Stories Involving Lyssa

Several Athenian tragedies features Lyssa. In a play by Aeschylus, the god of wine, Dionysius, sends her to madden the daughters of Minyas. He wishes to punish them for neglecting to properly worship him. In their frenzy, they dismember Pentheus, king of Thebes.

One of the best known stories about Lyssa is in Heracles. The demi-god Heracles fails to please the queen of the gods, Hera, so Hera sends her handmaiden, Iris, to order Lyssa to strike him with insanity.

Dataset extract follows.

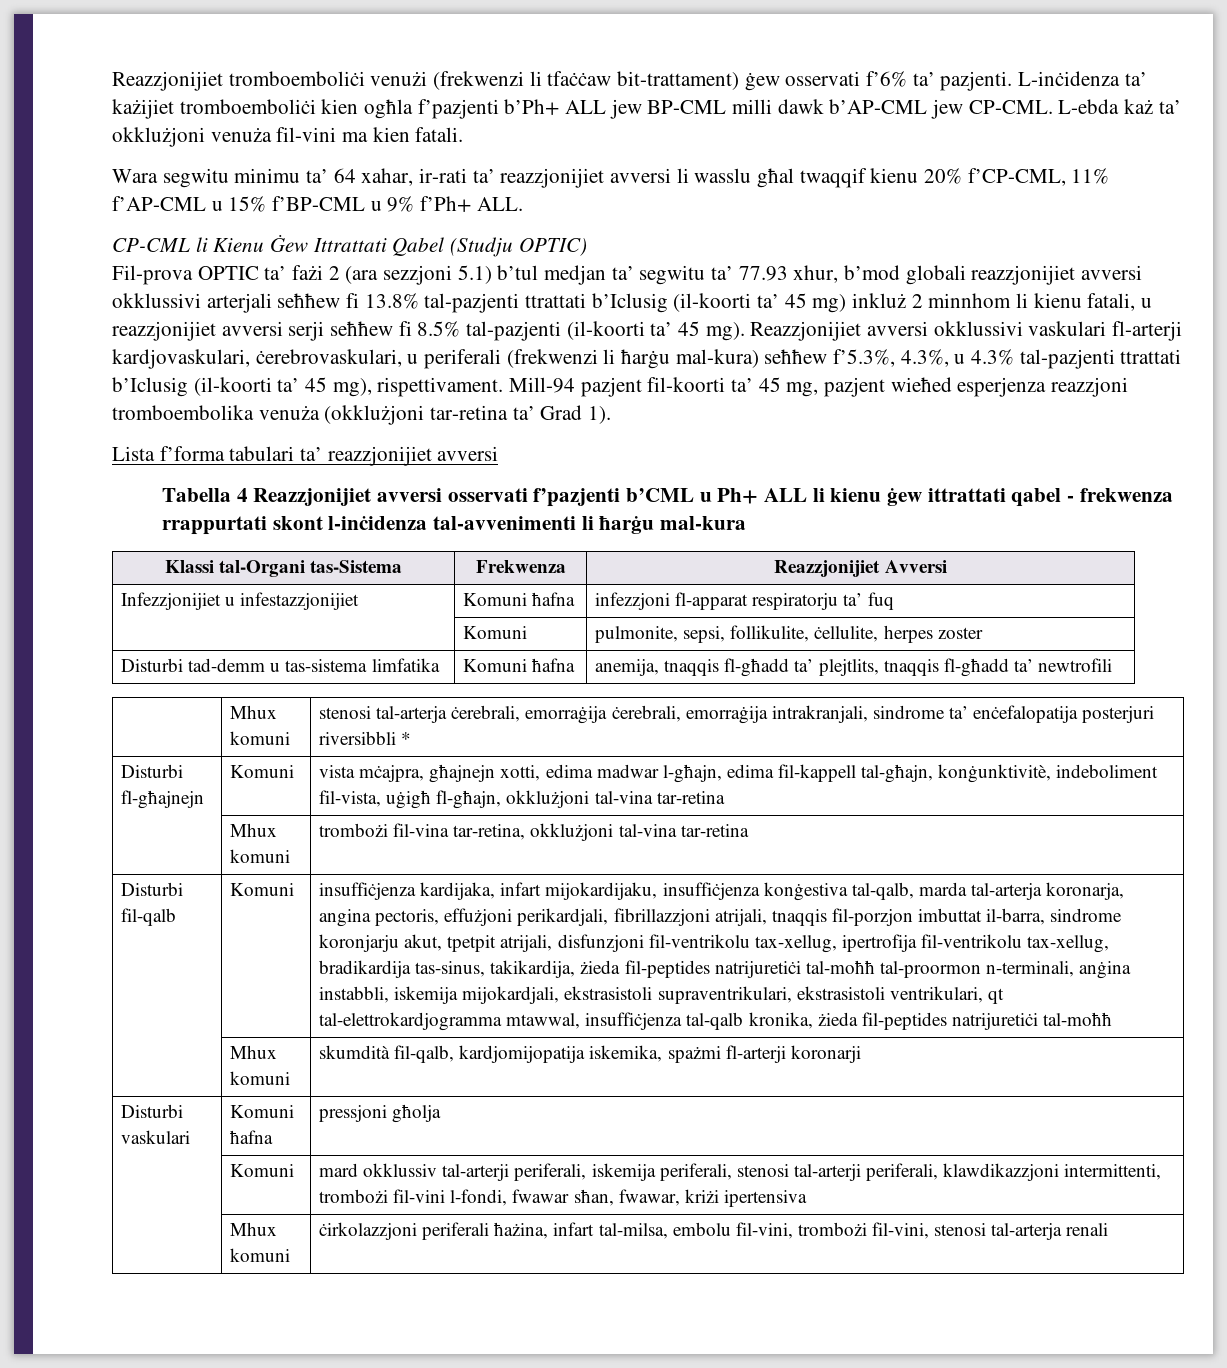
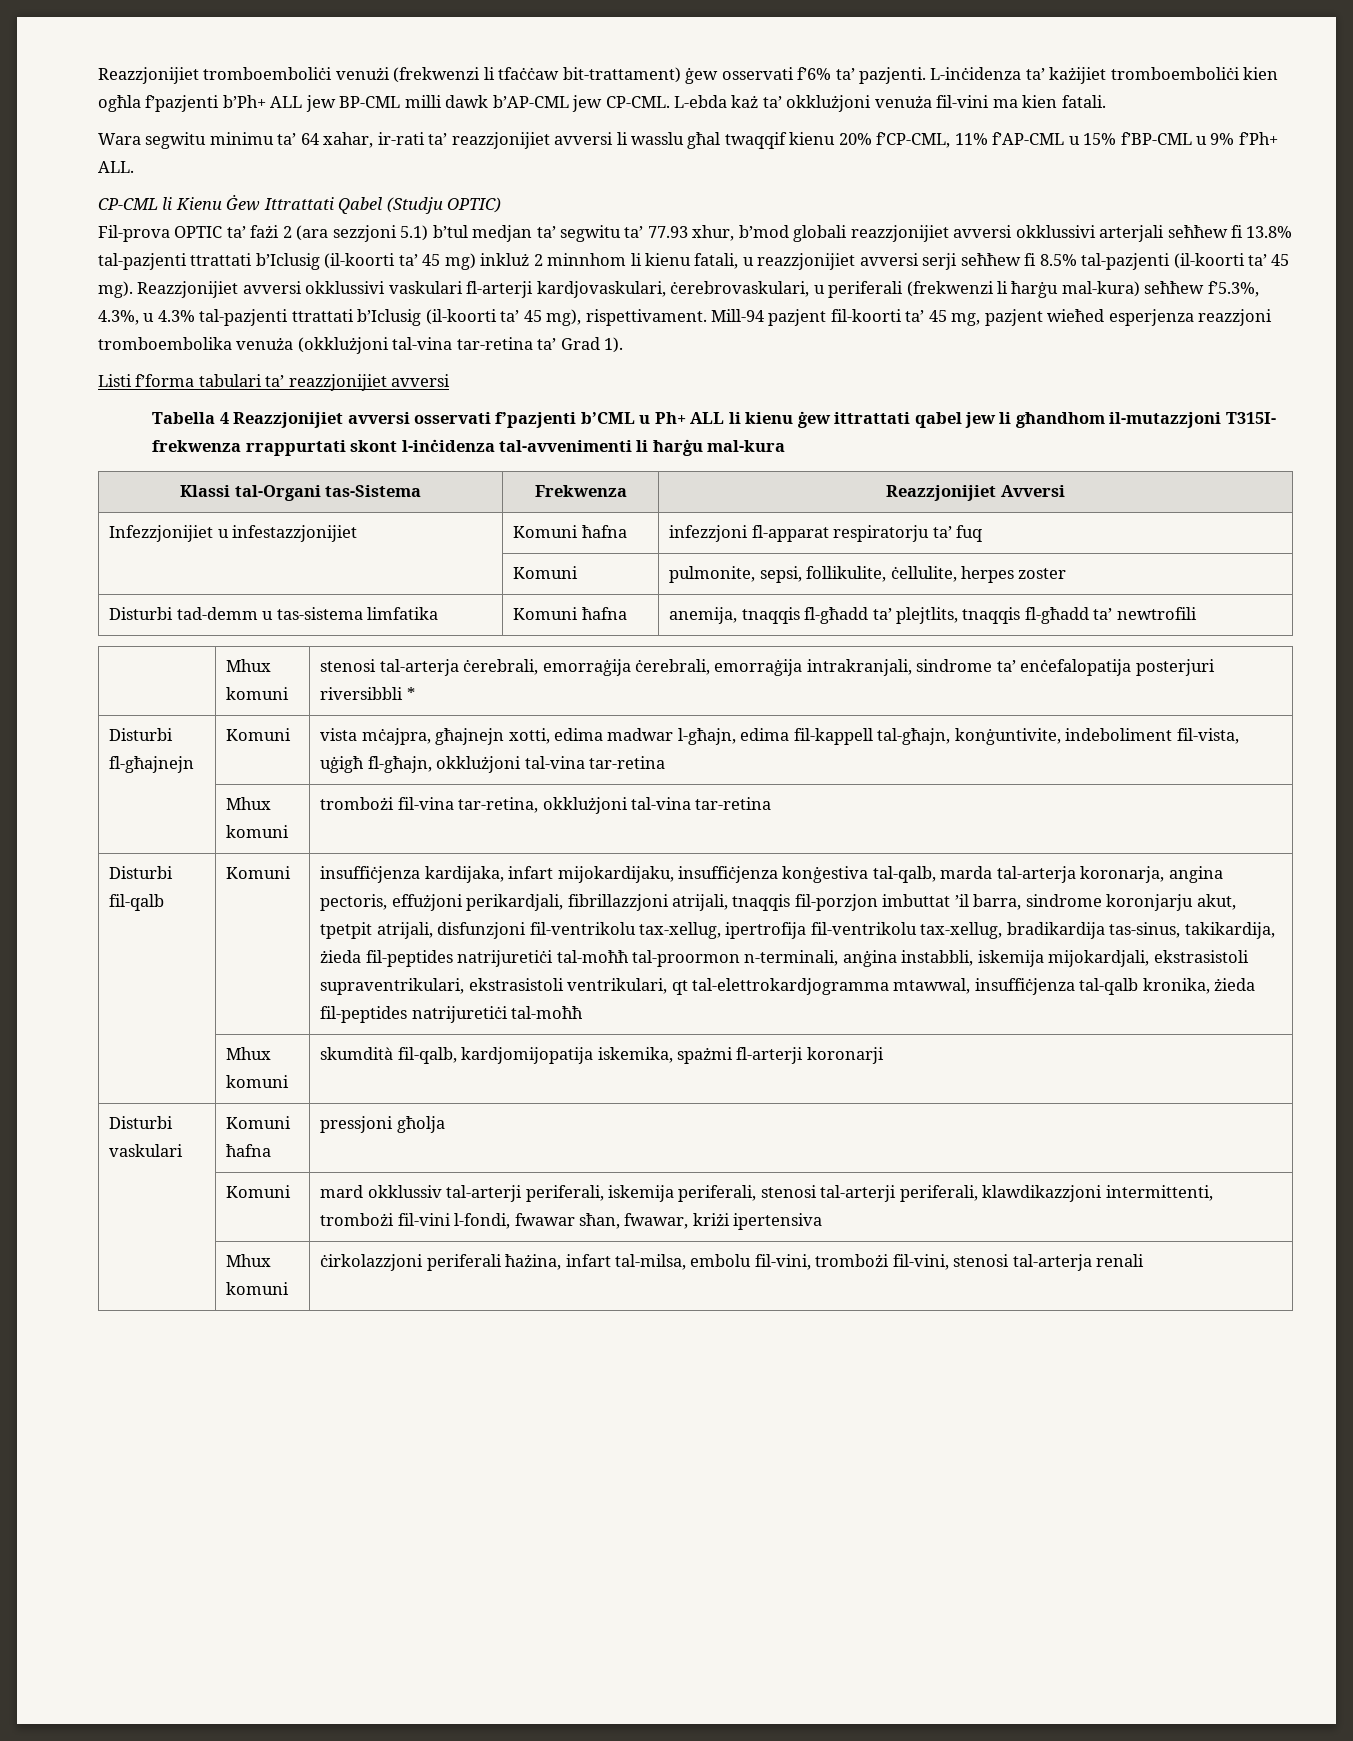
(425, 415) none -> [392,337,453,350] tal-vina
[112,446,155,461] Lista -> [98,374,132,387] Listi
[1067,495,1075,502] - -> [965,412,1276,428] jew li għandhom il-mutazzjoni T315I-
[938,764,1052,783] konġunktivitè, -> [954,728,1061,745] konġuntivite,
[986,908,1046,925] il-barra, -> [954,894,1022,910] ’il barra,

Iris takes Lyssa to Heracles’s city, but the deity of rage is reluctant to smite the hero.

She replies to Iris, “These prerogatives I hold, not to use them in anger against friends, nor do I have any joy in visiting the homes of men; and I wish to counsel Hera, before I see her err, and you too, if you will hearken to my words.”

Lyssa insists that this action is evil, but Iris overrules her. Accordingly, she inflicts Heracles with madness and anger, which leads him to murder his wife and children.

Lyssa has the power to cause other beings to go mad with rage. However, she also has self control with this power, only using it when she has no other choice. She also sends rabies upon dogs, as in the story of Aktaion. She is often an agent of the gods’ punishment, maddening those who have displeased the gods.